394 - A New Knockout Rabbit Model for Sepiapterin Reductase Exhibits Spontaneous Motor Deficits in the Newborn

Poster Number: 394
Publication Number: 394.236

Zhongjie Shi, Wayne State University School of Medicine, Detroit, MI, United States; Kehuan Luo, Children's Hospital of Michigan, Detroit, MI, United States; Charlie Trice, Wayne State University School of Medicine, Detroit, MI, United States; Jie Xu, University of Michigan Medical School, Ann Arbor, MI, United States; Sidhartha Tan, Children's Hospital of Michigan, Wayne State University and Central Michigan University, Detroit, MI, United States

Background: Tetrahydrobiopterin (BH4) is an essential cofactor for many neurotransmitter producing enzymes in the brain. Congenital BH4 deficiency in humans caused by mutations in sepiapterin reductase (SPR) often mimic cerebral palsy. BH4 treatment congenital BH4 deficiency decreases motor deficits in humans. In our rabbit model, preventive BH4 therapy reduces motor deficits following antenatal hypoxia-ischemia.

Objective: Our objective was to develop a SPR knockout (KO) rabbit with help of CRISPR/Cas9 technology, with the overall goal to investigate the role of BH4 in motor development.

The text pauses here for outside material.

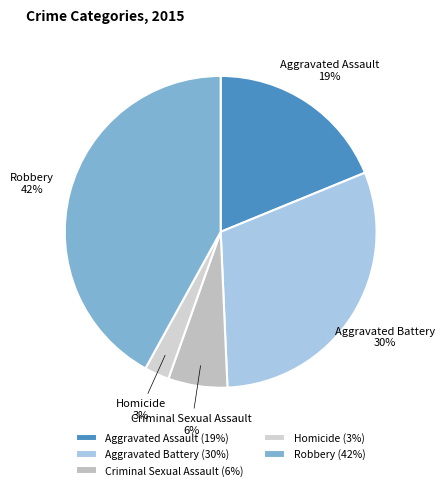

Combined, do Aggravated Battery and Criminal Sexual Assault account for over 50%?

No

Design/Methods: SPR sequences were analyzed, and a single guide RNA (sgRNA) designed and validated. Next, Cas9 mRNA and sgRNA were microinjected to pronuclear stage rabbit embryos, followed by embryo transfer to synchronized recipients. Two founder animals were confirmed germline transmission and produced F1 generation heterozygous SPR KO kits (HTZ). Interbreeding of F1 HTZ KO pairs successfully produced F2 generation HTZ and homozygous SPR KO (HOM) rabbits. A breeding program was implemented. Body weight of newborn kits were documented, and a neurobehavioral battery of tests were evaluated in a blind manner

Results: In kits of normal delivery, there was no difference in weight between WT, HTZ and HOM at P1 indicating that intrauterine growth was normal after SPR KO. There was also no difference in weight gain from P1 to P5 and to P11 (WT n=27, HTZ n=22, HOM n=5). Neurobehavioral tests at P1 showed all WT newborn kits to be normal appearing. In the HTZ group, there was one severe and one mild kit based on dystonia and locomotor scores with an abnormality rate of 2/22= 9%. In the HOM group there were three mildly affected kits, with an incidence rate of 3/5 = 60%. There was one dystonia manifestation in the HTZ and HOM groups each. The only mildly hypertonic kit was in the HOM group. Looking at the individual score of each element of the neurobehavioral battery, there were no differences in between HTZ and WT. However, there were significant differences in eleven of the variables of the neurobehavioral battery (α error < 0.05) and five variables between HOM and WT, using α error ( < 0.0028) with Bonferroni correction for multiple comparisons.Conclusion(s): Establishment of a knockout SPR rabbit model will allow further investigation of the role of BH4 in motor deficits. Even without hypoxia-ischemia, there are spontaneous motor deficits in some HOM kits.
Neurobehavioral differences between HOM (worse) and WT kits, all significant, p < 0.0028).